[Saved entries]
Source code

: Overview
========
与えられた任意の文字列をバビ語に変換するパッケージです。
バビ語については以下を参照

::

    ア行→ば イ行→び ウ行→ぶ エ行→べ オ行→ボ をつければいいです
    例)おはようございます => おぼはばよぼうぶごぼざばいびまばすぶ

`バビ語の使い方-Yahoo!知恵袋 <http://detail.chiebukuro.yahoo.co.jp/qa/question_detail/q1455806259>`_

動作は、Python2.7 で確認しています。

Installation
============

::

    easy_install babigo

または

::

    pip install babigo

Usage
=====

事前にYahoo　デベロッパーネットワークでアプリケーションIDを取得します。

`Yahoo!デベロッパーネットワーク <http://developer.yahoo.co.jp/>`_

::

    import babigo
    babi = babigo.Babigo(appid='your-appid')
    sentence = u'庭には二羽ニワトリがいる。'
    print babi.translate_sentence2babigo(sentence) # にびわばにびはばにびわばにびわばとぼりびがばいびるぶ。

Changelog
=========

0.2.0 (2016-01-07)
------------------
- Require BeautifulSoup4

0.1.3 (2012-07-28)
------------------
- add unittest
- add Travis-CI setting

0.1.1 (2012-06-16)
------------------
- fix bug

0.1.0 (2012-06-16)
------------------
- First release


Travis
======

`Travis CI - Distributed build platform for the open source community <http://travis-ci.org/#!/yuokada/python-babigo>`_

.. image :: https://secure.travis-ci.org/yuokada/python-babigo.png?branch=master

**PROBLEM TO WORK ON**
Each entry above is to be repeated exactly as it appears.

**PROBLEM SOLUTION**
Source code

: Overview
========
与えられた任意の文字列をバビ語に変換するパッケージです。
バビ語については以下を参照

::

    ア行→ば イ行→び ウ行→ぶ エ行→べ オ行→ボ をつければいいです
    例)おはようございます => おぼはばよぼうぶごぼざばいびまばすぶ

`バビ語の使い方-Yahoo!知恵袋 <http://detail.chiebukuro.yahoo.co.jp/qa/question_detail/q1455806259>`_

動作は、Python2.7 で確認しています。

Installation
============

::

    easy_install babigo

または

::

    pip install babigo

Usage
=====

事前にYahoo　デベロッパーネットワークでアプリケーションIDを取得します。

`Yahoo!デベロッパーネットワーク <http://developer.yahoo.co.jp/>`_

::

    import babigo
    babi = babigo.Babigo(appid='your-appid')
    sentence = u'庭には二羽ニワトリがいる。'
    print babi.translate_sentence2babigo(sentence) # にびわばにびはばにびわばにびわばとぼりびがばいびるぶ。

Changelog
=========

0.2.0 (2016-01-07)
------------------
- Require BeautifulSoup4

0.1.3 (2012-07-28)
------------------
- add unittest
- add Travis-CI setting

0.1.1 (2012-06-16)
------------------
- fix bug

0.1.0 (2012-06-16)
------------------
- First release


Travis
======

`Travis CI - Distributed build platform for the open source community <http://travis-ci.org/#!/yuokada/python-babigo>`_

.. image :: https://secure.travis-ci.org/yuokada/python-babigo.png?branch=master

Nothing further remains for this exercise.